Banks need to do more to help customers who have lost valuable money to sophisticated fraud and scams carried out by cyber criminals, the chief financial ombudsman has said.
Caroline Wayman, the chief ombudsman, said that considering how sophisticated today's financial scams and fraudulent operations have become, banks need to do more to help their customers who have been victims of such scams, rather than blaming the latter for gross negligence.
Bank fraud and financial scams involve criminals setting up domain-spoofing and identical websites to lure victims into filling up their banking information on such sites, sending phishing texts and emails to victims by claiming to be banks themselves, and asking victims to share their OTP under the guise of offering genuine services.
The rise of bank fraud and financial scams in the UK has had such a profound effect that, in a survey carried out by research agency Populus last year, 33 percent of all Brits said that they could be victims of bank fraud over the next five years.
Populus noted that not only should banks introduce strong security measures to prevent fraudsters from succeeding, but customers themselves should take measures to ensure the security of their banking information.
According to the agency, 32% of consumers have asked their web browsers to remember their passwords, 29% have used the same password for multiple accounts, 13% have accessed their bank accounts on public Wi-Fi, 13% have shared their bank account details with others via texts or online messages, and 10% have put card details into websites they don't know and trust.
Banks need to investigate scams thoroughly
Considering that most scams succeed because victims share their financial information with fraudsters without checking if they're really dealing with their banks, banks do take such negligence into account when compensating their customers for losses suffered to scams.
However, Wayman, the chief ombudsman, said that banks need to investigate scams thoroughly before arriving at a conclusion to ensure that innocent customers are adequately compensated.
"Unlike most other complaints we see, complaints about fraud and scams involve – whether it’s accepted or suspected – the actions of a criminal third party. So it’s understandable that, in many cases, both the bank and their customer tell us in strong terms that they’re not responsible for what’s happened.
"This makes it harder for us to reach an answer both sides are happy with. But it doesn’t mean usual standards don’t apply. As our case studies illustrate, we’ll expect to see clear evidence that banks have investigated thoroughly – and reflected hard on what more might have been done to protect their customers and their money.
"We also often hear from banks that their customers have acted with “gross negligence” – and this means they’re not liable for the money their customer has lost. However, gross negligence is more than just being careless or negligent. And as our case studies show, the evolution of criminals’ methods – in particular, their sophisticated use of technology and manipulative “social engineering” – means it’s an increasingly difficult case to make," she said.
Customers can't be held responsible for scams
Commenting on Wayman's views, David Kennerley, Director of Threat Research at Webroot, said that since customers do not have the most sophisticated technology in place to monitor and detect threats that banks do, it cannot always be the customer’s responsibility to be alert to fraudulent activity and remain vigilant.
Customers cannot be held responsible because today's fraudsters are also using complex malware combined with a highly targeted delivery vector, such as personalised emails, to easily fool end users into handing over their personal details.

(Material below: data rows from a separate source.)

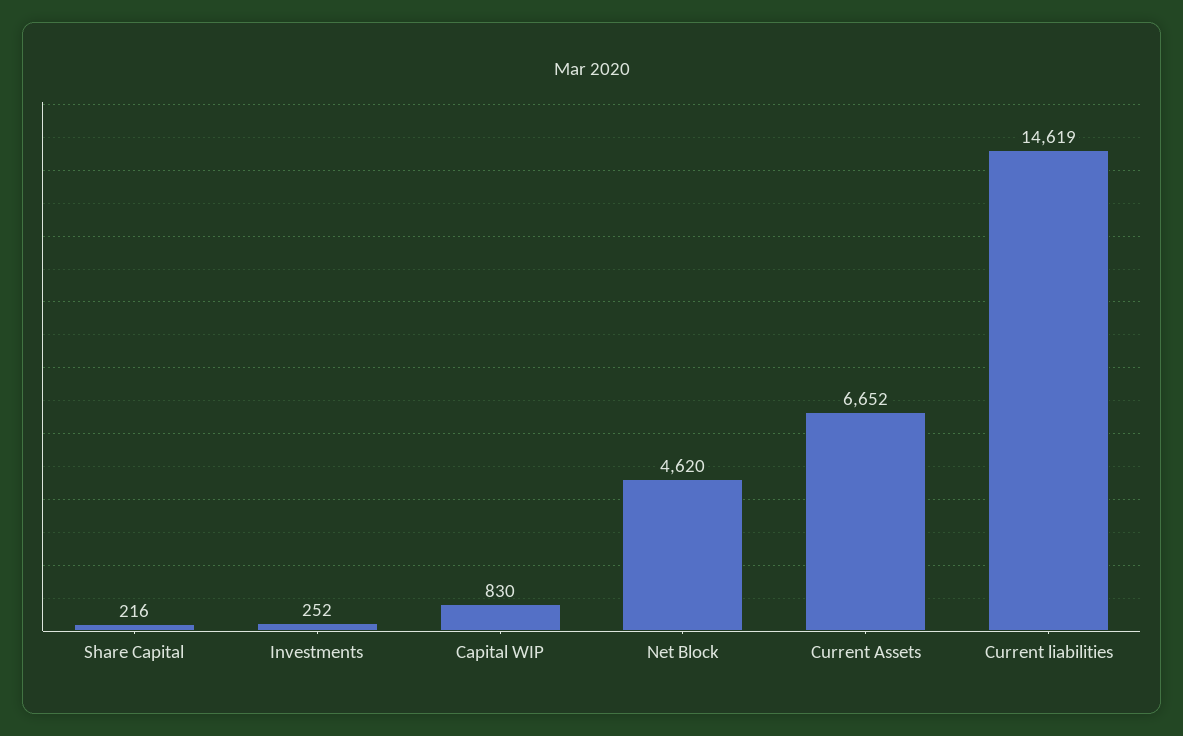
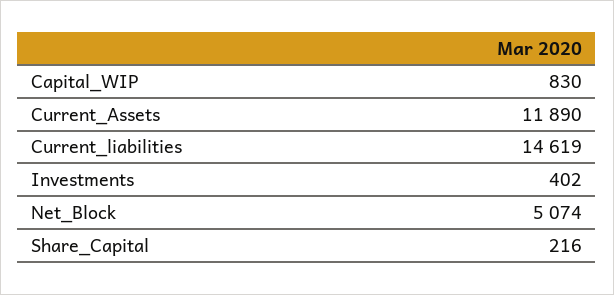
  {
    "Share Capital": 216,
-   "Investments": 252,
+   "Investments": 402,
    "Capital WIP": 830,
-   "Net Block": 4620,
+   "Net Block": 5074,
-   "Current Assets": 6652,
+   "Current Assets": 11890,
    "Current liabilities": 14619
  }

"Banks should take more responsibility for defending against cyberattacks and also assume the role of educator, as they possess the relevant knowledge of emerging threats, as well as the most effective defence. Cybercriminals only need to find one hole in the defence, while security professionals have to secure the entire attack surface area. It’s not an easy or simple task, but an intelligent approach of education combined with the relevant technologies – utilising smart capabilities, such as machine learning – can be used to deliver threat protection and help detect and stop attacks," he said.

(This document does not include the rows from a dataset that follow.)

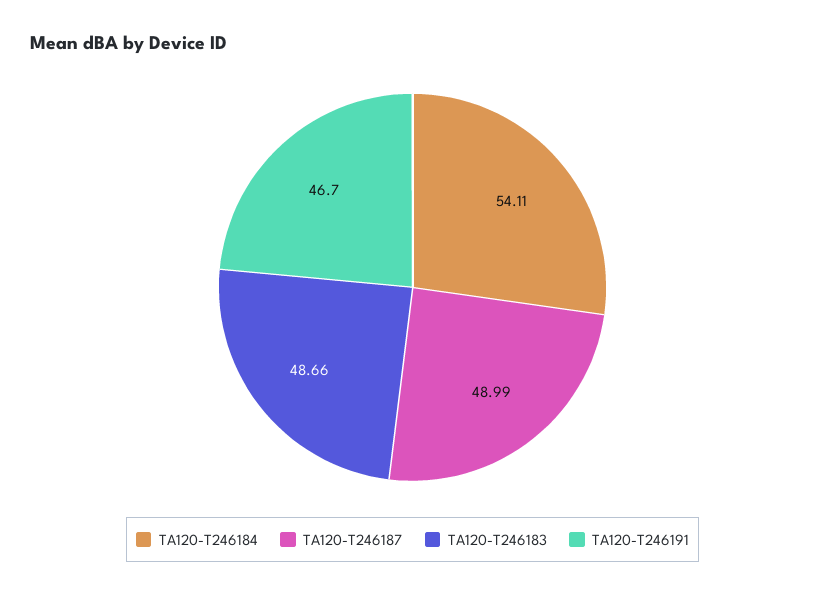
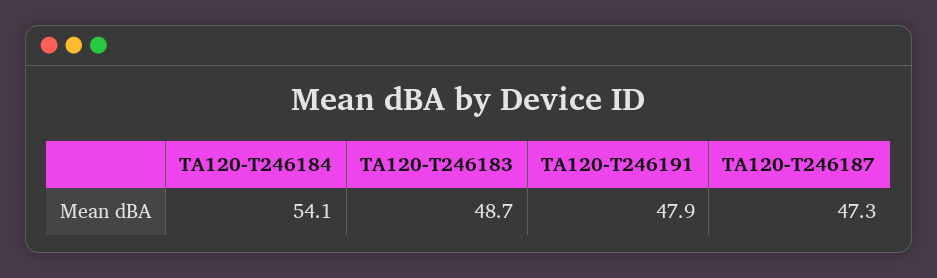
  {
    "TA120-T246184": 54.11,
-   "TA120-T246187": 48.99,
+   "TA120-T246187": 47.3,
    "TA120-T246183": 48.66,
-   "TA120-T246191": 46.7
+   "TA120-T246191": 47.9
  }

James Romer, Chief Security Architect at SecureAuth + Core Security, also said that customers alone cannot be held responsible for keeping up with every scam and tactic that arises and assuming blame threatens their trust.

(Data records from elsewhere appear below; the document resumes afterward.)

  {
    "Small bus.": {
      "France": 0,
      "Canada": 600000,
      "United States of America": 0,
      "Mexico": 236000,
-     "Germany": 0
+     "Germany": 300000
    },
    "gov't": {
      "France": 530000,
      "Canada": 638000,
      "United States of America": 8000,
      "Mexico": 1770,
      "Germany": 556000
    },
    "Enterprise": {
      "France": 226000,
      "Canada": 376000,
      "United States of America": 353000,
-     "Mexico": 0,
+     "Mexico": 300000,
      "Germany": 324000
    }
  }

"Banks have a duty of care to constantly monitor, detect and neutralise new threats through investment in the appropriate technology and security expertise. Also, as banks open their APIs to authorised third parties to comply with Open Banking standards, authenticating users will become key to protecting sensitive customer information and combatting fraudulent transactions.
"Fighting fraud effectively requires a joint effort between banks and consumers, with identity and authentication at the centre of the strategy. Banks need to implement the most comprehensive cybersecurity technology which considers different factors (such as device recognition and geolocation) at the login phase and consistently apply multi-factor authentication(MFA) if risk is detected, to address the threats at the identity level efficiently," he added.